EXERCISE REQUIREMENTS>
From the data below, copy each line that includes the word "lamp".

EXERCISE MATERIAL>
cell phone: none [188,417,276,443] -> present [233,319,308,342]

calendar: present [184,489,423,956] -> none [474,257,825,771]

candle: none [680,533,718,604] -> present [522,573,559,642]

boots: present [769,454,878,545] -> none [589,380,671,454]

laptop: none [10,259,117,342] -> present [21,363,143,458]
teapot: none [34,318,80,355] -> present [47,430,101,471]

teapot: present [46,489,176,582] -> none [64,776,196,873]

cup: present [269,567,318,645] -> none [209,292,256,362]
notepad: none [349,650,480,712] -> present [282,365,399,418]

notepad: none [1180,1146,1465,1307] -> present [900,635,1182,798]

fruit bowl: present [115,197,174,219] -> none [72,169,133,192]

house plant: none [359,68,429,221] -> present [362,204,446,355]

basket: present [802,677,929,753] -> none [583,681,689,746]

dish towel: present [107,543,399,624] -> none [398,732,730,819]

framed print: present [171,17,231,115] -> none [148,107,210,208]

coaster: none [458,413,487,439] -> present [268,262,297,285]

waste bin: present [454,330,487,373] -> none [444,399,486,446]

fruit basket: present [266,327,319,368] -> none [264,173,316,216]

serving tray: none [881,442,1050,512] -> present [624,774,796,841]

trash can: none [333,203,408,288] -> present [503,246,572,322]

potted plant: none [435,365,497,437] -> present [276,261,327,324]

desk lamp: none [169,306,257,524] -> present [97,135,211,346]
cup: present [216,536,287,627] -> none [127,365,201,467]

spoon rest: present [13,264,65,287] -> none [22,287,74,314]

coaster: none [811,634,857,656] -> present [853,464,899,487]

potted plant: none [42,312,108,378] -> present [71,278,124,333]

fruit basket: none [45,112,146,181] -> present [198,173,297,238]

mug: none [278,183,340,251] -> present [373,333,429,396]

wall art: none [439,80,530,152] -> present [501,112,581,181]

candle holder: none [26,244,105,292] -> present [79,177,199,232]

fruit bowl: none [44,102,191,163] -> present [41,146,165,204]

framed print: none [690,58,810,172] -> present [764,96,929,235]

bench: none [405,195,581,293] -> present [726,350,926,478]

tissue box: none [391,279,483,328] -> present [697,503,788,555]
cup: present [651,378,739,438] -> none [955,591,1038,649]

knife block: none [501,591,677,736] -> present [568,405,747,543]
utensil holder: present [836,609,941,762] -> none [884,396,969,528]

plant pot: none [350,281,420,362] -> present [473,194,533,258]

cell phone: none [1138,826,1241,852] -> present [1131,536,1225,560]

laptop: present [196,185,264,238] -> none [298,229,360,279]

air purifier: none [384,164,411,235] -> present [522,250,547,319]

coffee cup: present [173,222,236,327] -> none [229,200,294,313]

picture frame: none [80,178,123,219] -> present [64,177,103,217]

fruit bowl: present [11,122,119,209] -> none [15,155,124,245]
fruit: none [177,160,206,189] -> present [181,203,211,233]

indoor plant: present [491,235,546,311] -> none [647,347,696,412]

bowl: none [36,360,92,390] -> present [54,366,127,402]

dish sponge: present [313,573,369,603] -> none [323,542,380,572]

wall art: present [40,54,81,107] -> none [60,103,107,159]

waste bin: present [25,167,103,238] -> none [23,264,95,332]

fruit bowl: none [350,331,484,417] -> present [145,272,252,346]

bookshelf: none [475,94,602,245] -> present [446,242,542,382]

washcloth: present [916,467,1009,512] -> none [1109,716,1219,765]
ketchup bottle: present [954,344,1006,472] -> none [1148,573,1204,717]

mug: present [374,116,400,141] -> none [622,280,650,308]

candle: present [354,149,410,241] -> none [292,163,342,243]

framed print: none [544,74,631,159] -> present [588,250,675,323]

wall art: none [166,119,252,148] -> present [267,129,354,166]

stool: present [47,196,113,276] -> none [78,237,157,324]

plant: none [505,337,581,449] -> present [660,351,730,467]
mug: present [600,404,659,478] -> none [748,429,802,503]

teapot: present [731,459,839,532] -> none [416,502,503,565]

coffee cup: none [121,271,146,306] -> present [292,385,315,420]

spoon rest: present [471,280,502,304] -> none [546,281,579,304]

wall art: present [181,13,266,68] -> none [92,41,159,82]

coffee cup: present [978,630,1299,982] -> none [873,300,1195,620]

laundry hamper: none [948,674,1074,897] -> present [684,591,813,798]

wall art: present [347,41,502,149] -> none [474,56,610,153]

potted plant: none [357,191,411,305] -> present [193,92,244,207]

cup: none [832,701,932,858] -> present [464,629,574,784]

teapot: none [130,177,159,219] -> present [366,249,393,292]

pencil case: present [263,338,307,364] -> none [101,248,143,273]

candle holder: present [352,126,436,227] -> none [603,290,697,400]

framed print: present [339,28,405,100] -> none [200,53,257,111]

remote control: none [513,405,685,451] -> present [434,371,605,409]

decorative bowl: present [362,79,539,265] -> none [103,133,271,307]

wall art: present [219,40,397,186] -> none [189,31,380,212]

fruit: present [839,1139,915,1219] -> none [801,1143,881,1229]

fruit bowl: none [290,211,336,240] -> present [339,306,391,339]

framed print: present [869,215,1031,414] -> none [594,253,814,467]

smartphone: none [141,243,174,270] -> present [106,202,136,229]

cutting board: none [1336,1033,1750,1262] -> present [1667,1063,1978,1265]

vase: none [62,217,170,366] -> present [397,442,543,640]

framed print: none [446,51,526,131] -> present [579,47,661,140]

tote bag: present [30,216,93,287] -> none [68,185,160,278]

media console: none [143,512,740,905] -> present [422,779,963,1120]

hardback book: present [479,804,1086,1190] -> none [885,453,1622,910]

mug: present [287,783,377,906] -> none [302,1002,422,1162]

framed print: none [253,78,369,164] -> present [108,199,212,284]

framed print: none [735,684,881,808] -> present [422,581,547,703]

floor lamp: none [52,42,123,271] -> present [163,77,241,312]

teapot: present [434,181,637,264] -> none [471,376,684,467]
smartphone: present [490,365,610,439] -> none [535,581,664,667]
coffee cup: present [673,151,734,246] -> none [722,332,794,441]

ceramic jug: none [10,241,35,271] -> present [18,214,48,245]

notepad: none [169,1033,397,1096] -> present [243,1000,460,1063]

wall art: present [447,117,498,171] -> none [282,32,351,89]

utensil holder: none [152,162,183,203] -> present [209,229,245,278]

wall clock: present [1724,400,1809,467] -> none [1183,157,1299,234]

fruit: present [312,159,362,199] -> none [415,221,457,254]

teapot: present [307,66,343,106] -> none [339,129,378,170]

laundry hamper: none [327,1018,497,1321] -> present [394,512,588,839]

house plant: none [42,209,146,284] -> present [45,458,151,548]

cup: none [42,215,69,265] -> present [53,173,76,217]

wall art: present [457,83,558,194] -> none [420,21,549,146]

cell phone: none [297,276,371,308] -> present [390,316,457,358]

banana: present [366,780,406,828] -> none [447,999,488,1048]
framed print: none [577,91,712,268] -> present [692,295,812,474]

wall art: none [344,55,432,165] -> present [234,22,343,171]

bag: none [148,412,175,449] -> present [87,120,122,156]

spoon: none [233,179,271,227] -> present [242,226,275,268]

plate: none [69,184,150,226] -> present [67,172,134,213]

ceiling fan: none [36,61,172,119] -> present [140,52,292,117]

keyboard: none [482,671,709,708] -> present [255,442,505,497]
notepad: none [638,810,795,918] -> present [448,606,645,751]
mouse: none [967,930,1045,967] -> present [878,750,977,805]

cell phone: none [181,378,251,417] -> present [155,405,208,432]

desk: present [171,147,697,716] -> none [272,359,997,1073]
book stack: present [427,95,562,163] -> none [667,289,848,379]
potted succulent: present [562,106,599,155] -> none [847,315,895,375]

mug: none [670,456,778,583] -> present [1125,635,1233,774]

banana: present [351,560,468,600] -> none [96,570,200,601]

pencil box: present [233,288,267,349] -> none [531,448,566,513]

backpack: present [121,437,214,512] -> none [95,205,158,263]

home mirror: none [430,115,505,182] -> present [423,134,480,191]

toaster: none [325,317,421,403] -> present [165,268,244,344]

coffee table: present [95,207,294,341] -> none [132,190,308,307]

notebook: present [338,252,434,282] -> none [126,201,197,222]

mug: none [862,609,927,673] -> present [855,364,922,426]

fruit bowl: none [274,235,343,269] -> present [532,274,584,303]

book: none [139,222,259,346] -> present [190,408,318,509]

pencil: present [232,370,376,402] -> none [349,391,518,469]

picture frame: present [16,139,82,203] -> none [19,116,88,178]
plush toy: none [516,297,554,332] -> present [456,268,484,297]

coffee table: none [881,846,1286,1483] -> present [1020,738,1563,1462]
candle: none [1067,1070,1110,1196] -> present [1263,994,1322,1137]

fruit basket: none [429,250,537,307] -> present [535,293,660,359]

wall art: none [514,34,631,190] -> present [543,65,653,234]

TASK SOLUTION>
desk lamp: none [169,306,257,524] -> present [97,135,211,346]
floor lamp: none [52,42,123,271] -> present [163,77,241,312]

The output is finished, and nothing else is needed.